Earthquake energy is released in seismic waves. These spread away from the epicentre, although they are felt the strongest at the epicentre and become less strong the further you travel away. The most damage will also tend to be done at the epicentre.

The power of an earthquake is measured using a seismometer which detects the vibrations caused by an earthquake and plots them on a seismograph. The magnitude of the earthquake is measured using the Richter Scale, which is a measuremennt from zero to ten.

Earthquakes that measure just one or two on the Richter scale happe very often and sometimes without you even noticing. However, earthquakes measuring above seven can be very devastating.

Social effect: Short term- many people injured and killed, homes destroyed, transport and communication links disrupted, water pipes burst and water is contaminated. Long term- diseases spread and people have to be rehomed.

Economic effects: Short term- shops and businesses can be destroyed and damaged communication systems can make trade a difficult. Long term- the cost of rebuilding is extremely high, income can be lost, and investment in the area might be focused only on one area, so the other things that have been destroyed might not be fixed for a while.

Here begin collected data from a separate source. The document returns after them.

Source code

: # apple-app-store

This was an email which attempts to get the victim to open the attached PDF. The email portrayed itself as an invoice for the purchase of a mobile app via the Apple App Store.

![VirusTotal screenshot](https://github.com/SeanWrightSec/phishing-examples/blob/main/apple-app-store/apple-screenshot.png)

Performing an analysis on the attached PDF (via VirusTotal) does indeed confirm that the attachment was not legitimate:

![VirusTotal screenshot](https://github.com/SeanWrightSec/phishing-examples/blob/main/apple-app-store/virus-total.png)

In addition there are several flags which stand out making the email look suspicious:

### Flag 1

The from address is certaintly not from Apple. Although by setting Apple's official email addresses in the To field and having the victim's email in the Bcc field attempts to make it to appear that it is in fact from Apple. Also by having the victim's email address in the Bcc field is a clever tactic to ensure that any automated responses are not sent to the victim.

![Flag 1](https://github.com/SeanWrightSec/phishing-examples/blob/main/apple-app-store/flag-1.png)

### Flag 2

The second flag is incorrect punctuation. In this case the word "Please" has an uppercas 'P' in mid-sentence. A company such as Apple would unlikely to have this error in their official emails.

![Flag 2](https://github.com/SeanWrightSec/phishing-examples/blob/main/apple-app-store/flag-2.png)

Environmental effects: Short term- the built landscape might be destroyed, fires can spread, fires can also damage areas of woodland, landslides may occur, tsunamis, may cause flooding in coastal areas. Long term- important natural and human landscapes might be destroyed.

Factors affecting the imapct of an eartquake

• Distance from the epicentre
• Richter Scale measurement
• LEDC or MEDC
• Population density
• Communication
• Time of day and year

Earthquakes and volcanoes usually have a worse effect in an LEDC. This is for many reasons, communication systems may be underdeveloped, so the population may not be well educated on what to do if there was an earthquake. Also, construction standards tend to be poorer so houses collapse more easily. Furthermore, the collapse of building can cause a high death toll, and evacuation and emergency plans can be difficult to put into place due to lack of resources. Clearing up can be difficult because they do not have the money to do it quickly. This may force people to live in temporary housing for a long time.

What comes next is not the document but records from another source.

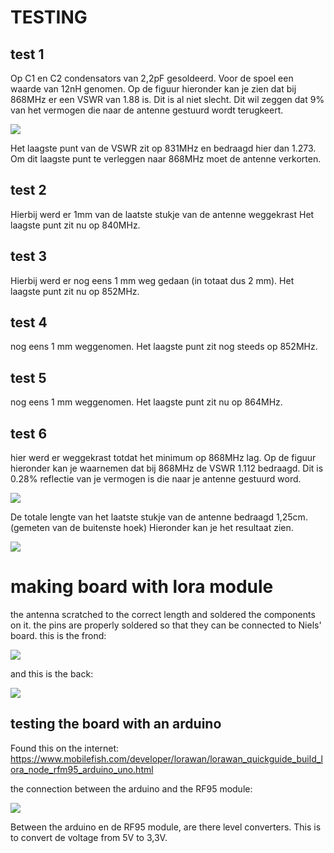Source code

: # TESTING

## test 1
Op C1 en C2 condensators van 2,2pF gesoldeerd. Voor de spoel een waarde van 12nH genomen.
Op de figuur hieronder kan je zien dat bij 868MHz er een VSWR van 1.88 is. Dit is al niet slecht. Dit wil zeggen dat 9% van het vermogen die naar de antenne gestuurd wordt terugkeert.

![](./img/test1.png)

Het laagste punt van de VSWR zit op 831MHz en bedraagd hier dan 1.273.
Om dit laagste punt te verleggen naar 868MHz moet de antenne verkorten.

## test 2

Hierbij werd er 1mm van de laatste stukje van de antenne weggekrast
Het laagste punt zit nu op 840MHz.


## test 3
Hierbij werd er nog eens 1 mm weg gedaan (in totaat dus 2 mm).
Het laagste punt zit nu op 852MHz.

## test 4
nog eens 1 mm weggenomen. Het laagste punt zit nog steeds op 852MHz.

## test 5
nog eens 1 mm weggenomen. Het laagste punt zit nu op 864MHz.

## test 6
hier werd er weggekrast totdat het minimum op 868MHz lag. Op de figuur hieronder kan je waarnemen dat bij 868MHz de VSWR 1.112 bedraagd. Dit is 0.28% reflectie van je vermogen is die naar je antenne gestuurd word.

![](./img/test6.png)

De totale lengte van het laatste stukje van de antenne bedraagd 1,25cm. (gemeten van de buitenste hoek)
Hieronder kan je het resultaat zien.

![](./img/board_result.jpeg)

# making board with lora module

the antenna scratched to the correct length and soldered the components on it.
the pins are properly soldered so that they can be connected to Niels' board.
this is the frond:

![](./img/board_with_lora-module.jpeg)

and this is the back:

![](./img/board_with_lora-module_back.jpeg)

## testing the board with an arduino

Found this on the internet: https://www.mobilefish.com/developer/lorawan/lorawan_quickguide_build_lora_node_rfm95_arduino_uno.html

the connection between the arduino and the RF95 module:

![](./img/arduino.jpeg)

Between the arduino en de RF95 module, are there level converters. This is to convert de voltage from 5V to 3,3V.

The formation of a volcano

1. Magma rises through the cracks and weaknesses of the earth's crust.

2. Pressure builds up inside the earth and released (e.g. as a result of plate movement) in an explosion of magma.

3. Lava from the explosion cools and solidifies, building up gradfually with each explosion.

4. Overtime, after several explosions, the rock builds up to form a volcano.

Inside a volcano

The magma chamber sits below the volcano and is where the magma is held. The main vent is the middle and main outlet for the magma to escape from.Secondary vents are smaller outlets through which magma can also escape. The crater is created after the explosion blows the top off the volcano. 

Active volcanoes erupt frequently, dormant volcanoes do not erupt frequently but are not extinct. Extinct volcanoes are ones which will never erupt again.

Shield volcanoes are normally found at constructive plate boundaries, they are low with gently sloping sides and formed by eruptions of thin, runny lava. Eruptions from these volcanoes tend to be frequent but relatively gentle.

Composite volcanoes are made up of alternating layers of lava and ash. They are usually found at destructive boundaries and the eruption tend to run down the sides at high speeds and high temperatures.

A volcanic eruption can have positive and negative effects.

Positive

• The dramatic scenery attracts tourists and brings income to the area.
• The lava and ash breaks down to provide valuable nutrients for the soil. This creates very fertile soil which is good for agriculture.
• The high level of heat inside the earth and out from the volcano can provide a good opportunity for geothermal energy.

Negative

• Many lives can be lost due to a volcanic eruption.
• Mudflows can be created by the mixing of ash and mud with rainwater.
• Lava and mud flows can destroy or severly damage settlements.
• Human and natural landscapes can be destroyed.